__Requirement__:
Could you continue the lesson on ratios below, starting right after its last sentence?

#### Extract

## Ratios Part 1: What's a Ratio?

Have you ever cooked, measured, drawn, or played music?

Images by Sarah Pflug and Samantha Hurley

If so, chances are good that you have used ratios. Ratios indicate the relationship between two numbers, and you can find them all around you. You will use percentages, which are a specific type of ratio out of 100, to calculate tips, tax, and discounts as well as interpret statistics you might see in polls or on the news. In school, you might use ratios to compare coefficients across equations, convert units, analyze data, and find proportions of shapes. Because they represent relationships between numbers, ratios are everywhere!

Ratios are read as, “a value to another value.” Ratios can be written as a fraction (with division separating the numbers) or with a colon separating the numbers.

########
#### Information supplied

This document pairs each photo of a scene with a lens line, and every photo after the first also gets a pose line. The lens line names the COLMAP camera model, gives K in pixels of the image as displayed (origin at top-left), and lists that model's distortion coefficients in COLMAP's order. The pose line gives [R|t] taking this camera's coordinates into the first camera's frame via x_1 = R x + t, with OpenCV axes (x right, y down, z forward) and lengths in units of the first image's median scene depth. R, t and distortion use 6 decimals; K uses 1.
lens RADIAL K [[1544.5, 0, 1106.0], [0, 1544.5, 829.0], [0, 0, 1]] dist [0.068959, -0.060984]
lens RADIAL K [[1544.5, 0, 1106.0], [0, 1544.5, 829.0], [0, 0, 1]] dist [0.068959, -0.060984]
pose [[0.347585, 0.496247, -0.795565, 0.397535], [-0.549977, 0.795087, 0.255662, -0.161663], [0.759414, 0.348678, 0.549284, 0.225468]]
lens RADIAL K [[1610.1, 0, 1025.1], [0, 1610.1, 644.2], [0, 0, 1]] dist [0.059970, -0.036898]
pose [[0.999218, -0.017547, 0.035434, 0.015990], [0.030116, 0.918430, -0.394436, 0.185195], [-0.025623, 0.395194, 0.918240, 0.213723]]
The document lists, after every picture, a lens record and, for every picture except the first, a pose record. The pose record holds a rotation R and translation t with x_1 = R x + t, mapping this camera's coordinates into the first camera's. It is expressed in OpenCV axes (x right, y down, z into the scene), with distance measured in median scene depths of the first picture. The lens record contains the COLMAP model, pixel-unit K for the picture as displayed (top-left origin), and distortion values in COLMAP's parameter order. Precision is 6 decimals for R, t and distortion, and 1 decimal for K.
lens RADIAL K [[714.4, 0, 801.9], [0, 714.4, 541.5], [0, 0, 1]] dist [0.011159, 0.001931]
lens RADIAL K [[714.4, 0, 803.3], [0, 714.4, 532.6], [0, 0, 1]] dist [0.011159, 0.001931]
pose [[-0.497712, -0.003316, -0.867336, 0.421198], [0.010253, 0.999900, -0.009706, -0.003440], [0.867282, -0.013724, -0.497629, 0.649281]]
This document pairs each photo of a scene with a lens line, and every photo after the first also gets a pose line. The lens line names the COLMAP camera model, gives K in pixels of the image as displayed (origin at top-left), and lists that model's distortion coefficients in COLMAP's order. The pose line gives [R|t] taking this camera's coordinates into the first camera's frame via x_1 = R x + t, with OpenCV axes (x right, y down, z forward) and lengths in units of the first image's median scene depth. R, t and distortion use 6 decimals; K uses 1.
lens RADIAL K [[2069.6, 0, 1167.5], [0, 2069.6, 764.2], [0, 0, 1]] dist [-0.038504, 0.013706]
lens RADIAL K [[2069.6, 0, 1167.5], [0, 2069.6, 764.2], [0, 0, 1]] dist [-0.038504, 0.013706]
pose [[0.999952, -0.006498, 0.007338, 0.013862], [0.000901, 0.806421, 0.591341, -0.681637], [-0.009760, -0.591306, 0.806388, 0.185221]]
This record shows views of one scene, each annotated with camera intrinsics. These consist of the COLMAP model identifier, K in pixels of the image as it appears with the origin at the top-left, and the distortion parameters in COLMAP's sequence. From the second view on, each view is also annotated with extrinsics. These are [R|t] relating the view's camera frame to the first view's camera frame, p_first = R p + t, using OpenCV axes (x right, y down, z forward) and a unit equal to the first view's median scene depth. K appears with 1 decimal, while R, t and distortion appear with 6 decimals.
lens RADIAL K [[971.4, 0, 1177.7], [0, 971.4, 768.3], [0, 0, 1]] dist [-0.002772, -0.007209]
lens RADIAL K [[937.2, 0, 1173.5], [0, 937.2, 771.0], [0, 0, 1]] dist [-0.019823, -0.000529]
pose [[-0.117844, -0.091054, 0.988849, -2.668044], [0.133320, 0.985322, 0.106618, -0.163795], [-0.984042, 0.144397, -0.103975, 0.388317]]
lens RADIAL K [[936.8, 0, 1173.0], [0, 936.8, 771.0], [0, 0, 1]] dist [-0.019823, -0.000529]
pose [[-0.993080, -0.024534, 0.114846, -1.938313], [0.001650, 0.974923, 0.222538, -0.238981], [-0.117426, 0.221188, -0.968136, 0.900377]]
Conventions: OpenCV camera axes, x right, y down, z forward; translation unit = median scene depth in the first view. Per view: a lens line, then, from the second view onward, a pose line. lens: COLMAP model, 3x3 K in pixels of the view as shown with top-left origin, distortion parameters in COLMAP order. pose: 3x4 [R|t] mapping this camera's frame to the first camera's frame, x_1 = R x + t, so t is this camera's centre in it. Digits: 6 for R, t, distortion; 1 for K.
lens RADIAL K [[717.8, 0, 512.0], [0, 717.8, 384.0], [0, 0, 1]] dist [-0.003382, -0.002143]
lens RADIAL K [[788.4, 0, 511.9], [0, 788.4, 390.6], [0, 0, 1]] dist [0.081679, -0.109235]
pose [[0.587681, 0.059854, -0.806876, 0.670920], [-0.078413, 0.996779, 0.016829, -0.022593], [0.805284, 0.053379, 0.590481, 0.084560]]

########

__Task result__:
Example

2 to 1        3 to 5       7 to 8       5 to 1

$${\frac{2}{1}}$$              $${\frac{3}{5}}$$               $${\frac{7}{8}}$$             $${\frac{5}{1}}$$

2:1             3:5             7:8            5:1

Ratios can also include more than two numbers.

Example

1 apple to 2 oranges to 5 lemons → 1:2:5

Ratios are so useful because they can be scaled up and down by multiplying or dividing the top and bottom of a fraction by the same number, which is like multiplying or dividing by 1. This maintains the existing relationship and can allow you to find other pairs of numbers that have the same relationship.

If two ratios are equivalent when they are fully reduced (meaning they represent the same relationship), they create a proportion. Pairs of numbers that represent the same ratio are proportional. The number by which you can multiply all parts of one ratio to get another, equivalent ratio is called the constant of proportionality.

Image by Sarah Pflug

Example:

Let’s say we’re going to make pizza and are using the following measurements:

$${\frac{1}{2}}$$ cups of warm water to 2 $${\frac{1}{4}}$$ teaspoons of yeast to 4 cups of flour (we will also add sugar and salt). The recipe makes 2 pizzas.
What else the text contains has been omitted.